Exercises:
**A)** Which environment variables does the Apache Spark lab text say to export at the bottom of .bash_profile?
**B)** Can you resume the Apache Spark lab text, picking up right after its final sentence?

Source text:

Apache Spark Lab

Table of Contents

This lab will get you up and running with Apache Spark.

1 Setting up your account in our labs

In the department labs, you'll need to configure your account to know how to find executables and libraries that Spark needs. In your home directory, on the department computers, you should have a file in your home directory named .bash_profile. This contains a series of commands that are automatically run whever you login to a desktop or to a terminal window. This file starts with a ., which is considered to be a "hidden" file. If you just issue a regular ls command at the command line, you won't find it, and you may not see it in Finder windows. To find the file, in a terminal window, issue the command ls -a (the "a" is for "all.") You should see the file. Open up the .bash_profile in your favorite editor, and add the following to the bottom of it:

export PYSPARK_PYTHON=python3
export SPARK_HOME=/usr/local/spark-2.3.2-bin-hadoop2.7
export PATH=$PATH:/usr/local/spark-2.3.2-bin-hadoop2.7/bin

If you have significantly modified your login setup on the department machines, you'll have to make changes to this approach. Ask for help. If you wish to do this on your own computer, you'll need to first install Spark. That's a multistep procedure that you'll have to spend some time on.

Records in a dataset
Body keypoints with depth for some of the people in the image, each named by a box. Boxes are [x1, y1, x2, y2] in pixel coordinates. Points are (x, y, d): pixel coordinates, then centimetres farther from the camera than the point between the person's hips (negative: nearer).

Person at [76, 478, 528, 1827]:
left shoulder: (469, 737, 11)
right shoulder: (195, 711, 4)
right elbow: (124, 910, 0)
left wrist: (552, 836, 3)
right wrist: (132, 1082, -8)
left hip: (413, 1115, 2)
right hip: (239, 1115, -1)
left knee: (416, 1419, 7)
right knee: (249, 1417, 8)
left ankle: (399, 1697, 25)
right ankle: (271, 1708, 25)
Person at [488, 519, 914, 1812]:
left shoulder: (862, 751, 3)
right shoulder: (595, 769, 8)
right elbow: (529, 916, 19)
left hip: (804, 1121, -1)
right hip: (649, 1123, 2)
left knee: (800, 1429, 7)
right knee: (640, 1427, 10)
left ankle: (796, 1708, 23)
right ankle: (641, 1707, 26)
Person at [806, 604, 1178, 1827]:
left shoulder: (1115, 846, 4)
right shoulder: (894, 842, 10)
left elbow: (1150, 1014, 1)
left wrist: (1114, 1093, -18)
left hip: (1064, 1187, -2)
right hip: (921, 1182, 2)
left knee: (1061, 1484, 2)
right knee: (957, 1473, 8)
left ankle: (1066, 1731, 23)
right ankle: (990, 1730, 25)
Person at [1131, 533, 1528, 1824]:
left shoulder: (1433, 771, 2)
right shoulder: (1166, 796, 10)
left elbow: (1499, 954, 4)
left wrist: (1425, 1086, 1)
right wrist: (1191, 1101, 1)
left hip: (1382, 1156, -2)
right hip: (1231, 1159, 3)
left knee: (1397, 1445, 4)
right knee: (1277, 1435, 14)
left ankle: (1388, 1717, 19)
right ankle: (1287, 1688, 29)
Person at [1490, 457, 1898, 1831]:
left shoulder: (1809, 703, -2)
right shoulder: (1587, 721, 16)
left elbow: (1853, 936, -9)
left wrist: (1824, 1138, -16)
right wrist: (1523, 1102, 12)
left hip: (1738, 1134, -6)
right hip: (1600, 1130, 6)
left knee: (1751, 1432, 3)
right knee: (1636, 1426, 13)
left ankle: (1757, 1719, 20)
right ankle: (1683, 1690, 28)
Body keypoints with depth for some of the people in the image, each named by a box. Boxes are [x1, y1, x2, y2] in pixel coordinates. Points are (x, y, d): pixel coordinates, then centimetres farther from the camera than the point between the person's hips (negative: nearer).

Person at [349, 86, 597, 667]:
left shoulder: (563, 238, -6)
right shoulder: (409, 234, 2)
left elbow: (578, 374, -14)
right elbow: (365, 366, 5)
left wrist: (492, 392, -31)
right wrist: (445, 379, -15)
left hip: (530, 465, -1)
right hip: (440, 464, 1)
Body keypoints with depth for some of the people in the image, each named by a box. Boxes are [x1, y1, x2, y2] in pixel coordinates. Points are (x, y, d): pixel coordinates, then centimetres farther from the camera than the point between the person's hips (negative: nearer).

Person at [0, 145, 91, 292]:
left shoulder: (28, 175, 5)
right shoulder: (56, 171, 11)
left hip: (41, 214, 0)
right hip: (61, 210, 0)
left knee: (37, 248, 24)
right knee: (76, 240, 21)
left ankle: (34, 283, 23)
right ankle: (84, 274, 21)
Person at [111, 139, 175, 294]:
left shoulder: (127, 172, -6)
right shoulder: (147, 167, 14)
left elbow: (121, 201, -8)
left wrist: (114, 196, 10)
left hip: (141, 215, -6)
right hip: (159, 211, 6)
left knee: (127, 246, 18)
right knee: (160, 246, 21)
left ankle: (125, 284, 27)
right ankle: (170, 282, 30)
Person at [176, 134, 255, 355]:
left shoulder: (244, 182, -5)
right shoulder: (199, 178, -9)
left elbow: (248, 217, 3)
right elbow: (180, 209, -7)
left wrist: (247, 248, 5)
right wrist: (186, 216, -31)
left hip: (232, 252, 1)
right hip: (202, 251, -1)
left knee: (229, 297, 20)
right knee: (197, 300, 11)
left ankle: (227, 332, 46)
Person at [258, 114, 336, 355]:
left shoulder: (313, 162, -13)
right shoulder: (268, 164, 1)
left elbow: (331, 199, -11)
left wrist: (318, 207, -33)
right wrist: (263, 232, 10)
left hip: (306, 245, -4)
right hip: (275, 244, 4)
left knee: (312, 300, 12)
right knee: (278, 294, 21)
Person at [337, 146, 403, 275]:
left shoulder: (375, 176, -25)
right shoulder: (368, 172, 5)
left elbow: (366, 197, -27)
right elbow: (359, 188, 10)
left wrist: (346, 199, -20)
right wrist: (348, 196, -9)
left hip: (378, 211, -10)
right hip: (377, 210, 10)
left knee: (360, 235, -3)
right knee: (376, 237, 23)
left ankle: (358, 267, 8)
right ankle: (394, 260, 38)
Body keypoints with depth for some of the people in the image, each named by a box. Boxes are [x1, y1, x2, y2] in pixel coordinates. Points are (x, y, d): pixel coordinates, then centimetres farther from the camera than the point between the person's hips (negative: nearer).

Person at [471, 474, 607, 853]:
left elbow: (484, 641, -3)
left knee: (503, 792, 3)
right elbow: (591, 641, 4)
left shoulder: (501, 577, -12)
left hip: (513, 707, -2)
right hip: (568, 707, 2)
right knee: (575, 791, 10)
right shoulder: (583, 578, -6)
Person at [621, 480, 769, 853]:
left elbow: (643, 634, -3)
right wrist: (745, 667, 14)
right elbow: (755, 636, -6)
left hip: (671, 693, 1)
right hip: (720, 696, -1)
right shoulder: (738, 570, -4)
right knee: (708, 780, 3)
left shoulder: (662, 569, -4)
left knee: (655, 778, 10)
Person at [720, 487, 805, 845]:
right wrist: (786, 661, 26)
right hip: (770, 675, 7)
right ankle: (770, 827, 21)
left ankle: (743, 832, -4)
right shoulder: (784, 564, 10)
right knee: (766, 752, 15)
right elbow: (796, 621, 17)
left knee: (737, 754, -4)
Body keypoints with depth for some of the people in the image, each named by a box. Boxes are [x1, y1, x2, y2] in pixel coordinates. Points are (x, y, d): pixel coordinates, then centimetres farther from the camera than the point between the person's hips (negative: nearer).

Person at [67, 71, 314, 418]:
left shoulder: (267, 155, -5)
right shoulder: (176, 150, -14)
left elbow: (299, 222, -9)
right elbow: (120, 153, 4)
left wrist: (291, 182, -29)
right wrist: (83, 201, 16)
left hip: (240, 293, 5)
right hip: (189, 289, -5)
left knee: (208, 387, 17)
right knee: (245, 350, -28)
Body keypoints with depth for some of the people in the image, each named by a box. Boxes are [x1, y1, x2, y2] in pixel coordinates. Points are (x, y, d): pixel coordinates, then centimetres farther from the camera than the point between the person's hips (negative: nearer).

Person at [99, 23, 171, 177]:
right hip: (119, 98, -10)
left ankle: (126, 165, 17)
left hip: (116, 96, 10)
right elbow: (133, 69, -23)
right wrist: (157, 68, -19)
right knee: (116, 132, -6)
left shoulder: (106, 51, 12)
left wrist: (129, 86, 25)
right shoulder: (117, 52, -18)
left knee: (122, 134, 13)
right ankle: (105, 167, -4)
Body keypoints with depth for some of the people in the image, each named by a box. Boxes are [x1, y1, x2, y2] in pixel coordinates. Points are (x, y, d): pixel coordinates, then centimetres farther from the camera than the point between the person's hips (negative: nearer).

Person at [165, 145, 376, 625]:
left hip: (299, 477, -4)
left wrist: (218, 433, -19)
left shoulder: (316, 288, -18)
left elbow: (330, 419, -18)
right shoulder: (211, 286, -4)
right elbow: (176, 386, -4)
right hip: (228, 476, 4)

Answers by task:
**A)** PYSPARK_PYTHON, SPARK_HOME, PATH

**B)**
To make sure that the above worked, close your terminal window, open up a new one, and type

echo $SPARK_HOME

If things are configured correctly, you should see:

/usr/local/spark-2.3.2-bin-hadoop2.7

2 A first program

Download and unzip sparklab.zip.

The file spark1.py contains a simple Spark program that counts the number of lines that have the letter a in them, and the number that have the letter b in them. This program is fairly short, but there's a lot going on. Read through it and see what you can make sense of.

In order to compile your program, issue the following command: (Don't type the $ or anything to the left of it, it's there to show you you're typing at a terminal prompt.)

$ spark-submit spark1.py almamater.txt

You should see a lot of logging output scroll past the screen. At the very bottom, though, should be the actual output of the program, telling you the number of lines where the letters a and b appear. If that works, try again with a bigger file:

$ spark-submit spark1.py pg84.txt

If you failed to get reasonable output, ask for help.

3 Using a Spark cluster on Google Cloud

The key advantage of using Spark is that it will automatically distribute work in parallel on a cluster of computers. For example, in the test program in the previous section, it will automatically split the file up into multiple pieces, do the line counts separately on each piece, and then aggregate it together. Running Spark as we just did on the lab machines is fabulous for testing code, but we don't actually have a Spark cluster set up locally. Instead, we're going to use Google Cloud Platform. Google has granted everyone in our course a $50 credit each to use in setting up their own Spark cluster, so we'll have to walk through setting it up.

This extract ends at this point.